▶ **EXERCISE DIRECTIONS**:
Looking through the records below, please work out how many lines contain "Bluetooth". Give only that number.

▶ **EXCERPTED DATA**:

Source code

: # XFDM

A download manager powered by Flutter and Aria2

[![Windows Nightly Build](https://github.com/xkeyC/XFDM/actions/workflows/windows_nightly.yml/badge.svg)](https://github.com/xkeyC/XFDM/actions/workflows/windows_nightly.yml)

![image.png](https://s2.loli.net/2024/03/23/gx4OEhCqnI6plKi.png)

---

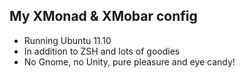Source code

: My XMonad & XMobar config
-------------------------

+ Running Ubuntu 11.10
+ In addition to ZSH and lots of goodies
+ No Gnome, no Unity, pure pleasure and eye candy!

--

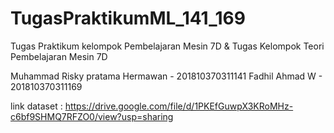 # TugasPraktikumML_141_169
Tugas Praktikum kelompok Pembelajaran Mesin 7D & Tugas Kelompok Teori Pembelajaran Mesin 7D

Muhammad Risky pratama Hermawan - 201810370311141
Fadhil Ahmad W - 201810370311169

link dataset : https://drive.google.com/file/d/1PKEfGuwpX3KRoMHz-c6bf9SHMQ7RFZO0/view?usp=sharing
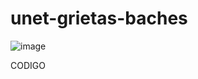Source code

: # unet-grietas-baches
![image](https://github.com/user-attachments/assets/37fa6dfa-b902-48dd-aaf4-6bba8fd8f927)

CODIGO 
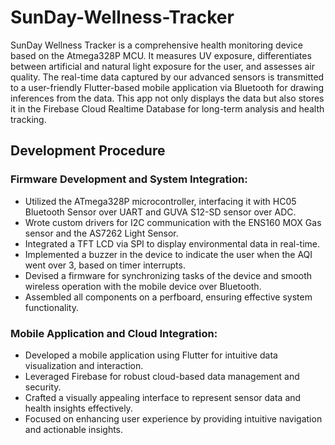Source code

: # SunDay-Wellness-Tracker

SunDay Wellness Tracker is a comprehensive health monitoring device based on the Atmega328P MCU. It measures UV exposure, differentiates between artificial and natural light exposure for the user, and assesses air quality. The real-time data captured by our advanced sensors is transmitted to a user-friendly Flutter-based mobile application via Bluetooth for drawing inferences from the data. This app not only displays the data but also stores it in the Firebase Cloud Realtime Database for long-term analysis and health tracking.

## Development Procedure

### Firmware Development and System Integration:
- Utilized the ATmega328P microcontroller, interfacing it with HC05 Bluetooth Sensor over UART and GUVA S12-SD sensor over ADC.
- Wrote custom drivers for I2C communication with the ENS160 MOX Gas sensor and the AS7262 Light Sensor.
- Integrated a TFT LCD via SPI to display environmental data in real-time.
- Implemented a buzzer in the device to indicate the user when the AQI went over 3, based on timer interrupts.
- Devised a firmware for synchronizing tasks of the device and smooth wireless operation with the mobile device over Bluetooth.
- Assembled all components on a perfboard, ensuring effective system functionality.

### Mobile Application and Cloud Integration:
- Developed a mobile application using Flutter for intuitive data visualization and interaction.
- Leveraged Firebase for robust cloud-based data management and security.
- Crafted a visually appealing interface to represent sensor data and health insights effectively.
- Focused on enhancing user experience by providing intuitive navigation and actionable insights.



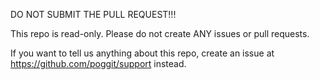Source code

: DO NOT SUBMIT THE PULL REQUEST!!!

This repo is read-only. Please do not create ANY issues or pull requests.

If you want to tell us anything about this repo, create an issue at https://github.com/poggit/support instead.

▶ **FINISHED EXERCISE**:
3